🤖 AI Summary
This study addresses the degradation of real-time performance in advanced driver-assistance systems (ADAS) caused by limited onboard computational resources in software-defined vehicles. To mitigate this issue, the authors propose a four-tier computation offloading architecture that integrates Kubernetes-based cloud infrastructure with a GPU/CPU cooperative scheduling mechanism to dynamically offload tasks to edge or cloud nodes. The core innovation lies in an enhanced particle swarm optimization algorithm incorporating distance- and direction-based penalty terms, which effectively tackles the challenge of edge server selection in high-mobility scenarios while satisfying task latency constraints and improving scalability. Experimental results demonstrate that, in a 10-server setup, the average CPU execution time is 26 ms, and in a 15-server scenario with 1,000 tasks, GPU response time drops to 550 ms, significantly reducing latency while maintaining high task success rates.
📝 Abstract
Software Defined Vehicles face an increasing computational gap as advanced algorithms and frequent software updates demand more processing power while onboard hardware remains static throughout a vehicle's 10+ year lifespan.

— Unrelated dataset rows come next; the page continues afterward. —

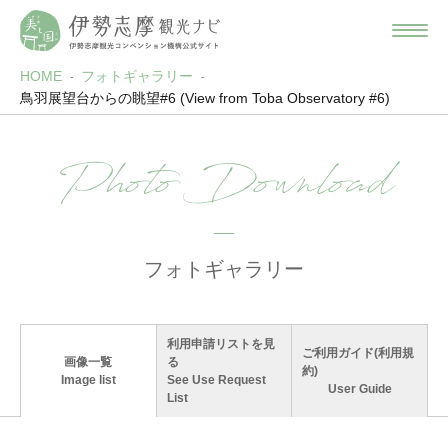
HOME
フォトギャラリー
鳥羽展望台からの眺望#6 (View from Toba Observatory #6)
Photo Download
フォトギャラリー
利用申請リストを見
ご利用ガイド(利用規
画像一覧
る
約)
Image list
See Use Request
User Guide
List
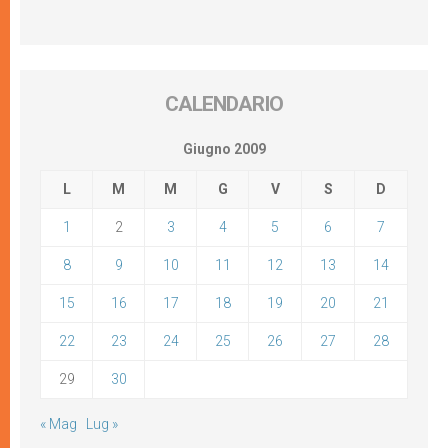
CALENDARIO
Giugno 2009
L
M
M
G
V
S
D
1
2
3
4
5
6
7
8
9
10
11
12
13
14
15
16
17
18
19
20
21
22
23
24
25
26
27
28
29
30
« Mag
Lug »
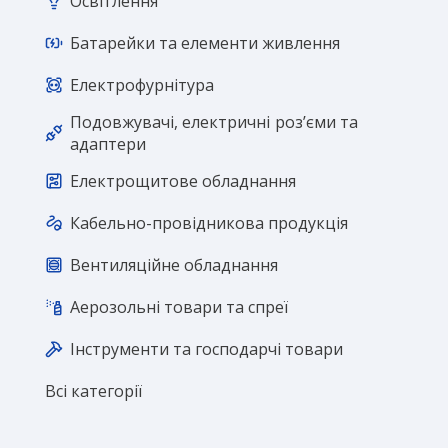
Освітлення
Батарейки та елементи живлення
Електрофурнітура
Подовжувачі, електричні розʼєми та
адаптери
Електрощитове обладнання
Кабельно-провідникова продукція
Вентиляційне обладнання
Аерозольні товари та спреї
Інструменти та господарчі товари
Всі категорії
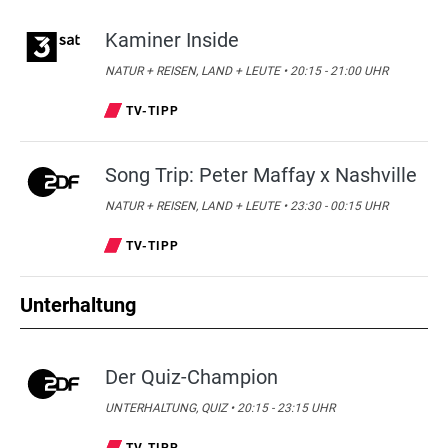
Kaminer Inside
NATUR + REISEN, LAND + LEUTE • 20:15 - 21:00 UHR
TV-TIPP
Song Trip: Peter Maffay x Nashville
NATUR + REISEN, LAND + LEUTE • 23:30 - 00:15 UHR
TV-TIPP
Unterhaltung
Der Quiz-Champion
UNTERHALTUNG, QUIZ • 20:15 - 23:15 UHR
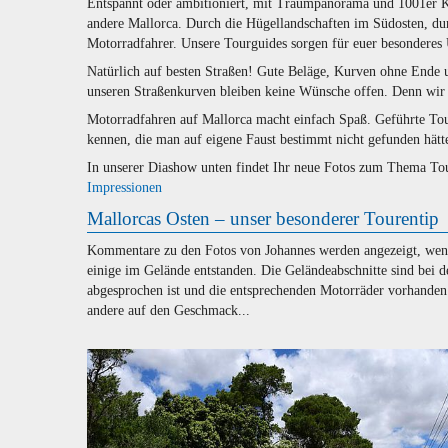
Entspannt oder ambitioniert, mit Traumpanorama und 1001er Ku
andere Mallorca. Durch die Hügellandschaften im Südosten, dur
Motorradfahrer. Unsere Tourguides sorgen für euer besonderes 
Natürlich auf besten Straßen! Gute Beläge, Kurven ohne Ende 
unseren Straßenkurven bleiben keine Wünsche offen. Denn wir 
Motorradfahren auf Mallorca macht einfach Spaß. Geführte To
kennen, die man auf eigene Faust bestimmt nicht gefunden hätt
In unserer Diashow unten findet Ihr neue Fotos zum Thema T
Impressionen
Mallorcas Osten – unser besonderer Tourentip
Kommentare zu den Fotos von Johannes werden angezeigt, wenn I
einige im Gelände entstanden. Die Geländeabschnitte sind bei d
abgesprochen ist und die entsprechenden Motorräder vorhanden s
andere auf den Geschmack...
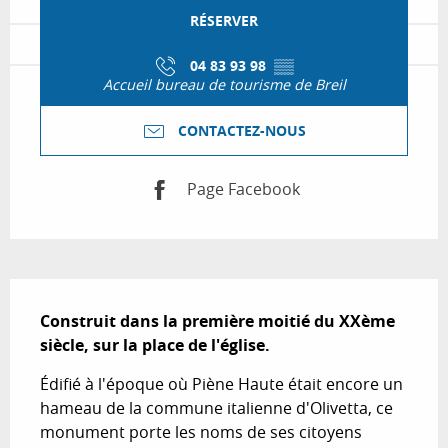
RÉSERVER
04 83 93 98
▒▒
Accueil bureau de tourisme de Breil
CONTACTEZ-NOUS
Page Facebook
Description
Construit dans la première moitié du XXème 
siècle, sur la place de l'église.
Édifié à l'époque où Piène Haute était encore un 
hameau de la commune italienne d'Olivetta, ce 
monument porte les noms de ses citoyens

This mismatch threatens the performance of safety-critical functions including advanced driver-assistance systems and real-time perception tasks. We propose a novel four-layer computation offloading pipeline that dynamically distributes vehicular functions to cloud and edge resources while meeting strict Round Trip Time constraints. Our key contribution is an enhanced Particle Swarm Optimization algorithm that integrates distance- and direction-based penalties with functional requirements to optimize edge server selection for mobile vehicles. Evaluation using a Kubernetes-based cloud infrastructure with realistic vehicular mobility patterns demonstrates that our approach reduces average response time compared to conventional Brute-Force methods while maintaining the success rate for latency-critical tasks. The modified Particle Swarm Optimization algorithm achieves an average execution time of 26 ms across ten servers and tasks on Central Processing Unit, and 550ms across 15 servers with 1000 tasks on Graphics Processing Unit. These results confirm the pipeline's effectiveness in bridging the computational gap for next-generation Software Defined Vehicles (SDV).